Technical information
- Licensing authority: FCC
- Facility ID: 10322
- Class: A
- ERP: 2,000 watts
- HAAT: 59 meters (194 ft)
- Transmitter coordinates: 38°13′41″N 85°38′20″W﻿ / ﻿38.228°N 85.639°W

Links
- Public license information: Public file; LMS;
- Webcast: Listen live
- Website: www.1013online.com

= WMJM =

Radio station in Jeffersontown, Kentucky

WMJM (101.3 FM "Magic 101.3") is an urban adult contemporary station licensed to serve Jeffersontown, Kentucky, owned and operated by Connoisseur Media. The station's studios are located in downtown Louisville, while its transmitter site is located at Wright Tower in east Louisville.

== History ==
The station signed on in 1978 as WZZX with an album-oriented rock format.
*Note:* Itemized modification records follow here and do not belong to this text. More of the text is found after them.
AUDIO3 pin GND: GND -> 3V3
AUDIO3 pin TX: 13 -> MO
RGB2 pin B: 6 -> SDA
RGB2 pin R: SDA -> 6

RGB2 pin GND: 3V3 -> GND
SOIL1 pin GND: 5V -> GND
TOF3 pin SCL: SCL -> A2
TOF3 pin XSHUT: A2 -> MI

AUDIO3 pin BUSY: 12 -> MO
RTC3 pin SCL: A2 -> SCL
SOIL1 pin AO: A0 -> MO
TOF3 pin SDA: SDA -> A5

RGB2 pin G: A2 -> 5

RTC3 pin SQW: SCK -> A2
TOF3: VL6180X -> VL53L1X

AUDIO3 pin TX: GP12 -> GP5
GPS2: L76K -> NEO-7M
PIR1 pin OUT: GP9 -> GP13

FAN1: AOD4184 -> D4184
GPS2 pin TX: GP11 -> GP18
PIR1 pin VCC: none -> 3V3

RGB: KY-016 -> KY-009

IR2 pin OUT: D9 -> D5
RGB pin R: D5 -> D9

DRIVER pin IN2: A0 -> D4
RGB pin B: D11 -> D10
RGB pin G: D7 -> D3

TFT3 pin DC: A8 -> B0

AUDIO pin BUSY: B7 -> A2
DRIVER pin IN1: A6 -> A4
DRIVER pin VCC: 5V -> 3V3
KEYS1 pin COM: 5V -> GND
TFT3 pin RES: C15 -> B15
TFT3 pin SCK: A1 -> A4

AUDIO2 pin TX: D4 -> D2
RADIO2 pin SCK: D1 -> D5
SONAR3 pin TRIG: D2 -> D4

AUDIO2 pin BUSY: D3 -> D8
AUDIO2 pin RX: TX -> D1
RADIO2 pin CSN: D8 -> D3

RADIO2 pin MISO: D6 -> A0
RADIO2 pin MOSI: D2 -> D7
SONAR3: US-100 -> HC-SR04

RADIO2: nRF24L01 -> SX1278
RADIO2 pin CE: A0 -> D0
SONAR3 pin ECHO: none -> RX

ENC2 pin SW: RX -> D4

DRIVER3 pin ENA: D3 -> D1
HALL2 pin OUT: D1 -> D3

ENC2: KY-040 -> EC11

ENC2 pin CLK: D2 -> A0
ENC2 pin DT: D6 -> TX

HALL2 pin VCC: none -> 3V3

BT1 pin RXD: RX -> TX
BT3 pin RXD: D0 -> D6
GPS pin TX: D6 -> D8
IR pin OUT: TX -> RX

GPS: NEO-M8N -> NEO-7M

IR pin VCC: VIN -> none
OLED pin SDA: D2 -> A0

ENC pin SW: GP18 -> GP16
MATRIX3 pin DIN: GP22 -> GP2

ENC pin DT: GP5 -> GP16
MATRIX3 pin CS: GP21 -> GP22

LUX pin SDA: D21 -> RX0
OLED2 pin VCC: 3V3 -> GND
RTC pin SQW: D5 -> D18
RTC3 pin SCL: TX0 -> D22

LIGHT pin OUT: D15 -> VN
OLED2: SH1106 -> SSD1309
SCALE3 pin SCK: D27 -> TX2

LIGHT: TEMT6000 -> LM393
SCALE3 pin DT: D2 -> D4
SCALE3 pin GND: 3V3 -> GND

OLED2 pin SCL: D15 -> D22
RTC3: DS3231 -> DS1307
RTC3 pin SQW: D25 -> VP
WZZX switched to an adult contemporary music format as WJYL "The Joy of Louisville" in 1981. Following a sale in 1984, WJYL adopted an urban contemporary format. On January 5, 1989, the station began stunting with a loop of "Don't Let the Sun Catch You Crying" by Gerry and the Pacemakers. It would be accompanied with a return to a soft AC format, becoming WLSY-FM ("Lite and Sunny")

WLSY-FM was sold to the owners of mainstream urban contemporary WGZB-FM in 1994, and became an urban adult contemporary-formatted sister station to the younger-skewing WGZB. The call sign was changed to WMJM in 1996; shortly afterward, the station moved from its original 101.7 frequency to 101.3 in a swap with WTHQ, allowing the WMJM signal to move farther west and avoid violating FCC antenna separation distance rules with the former WLRS on 102.3 MHz.

WMJM was acquired by Alpha Media in July 2014, as part of its purchase of Main Line Broadcasting.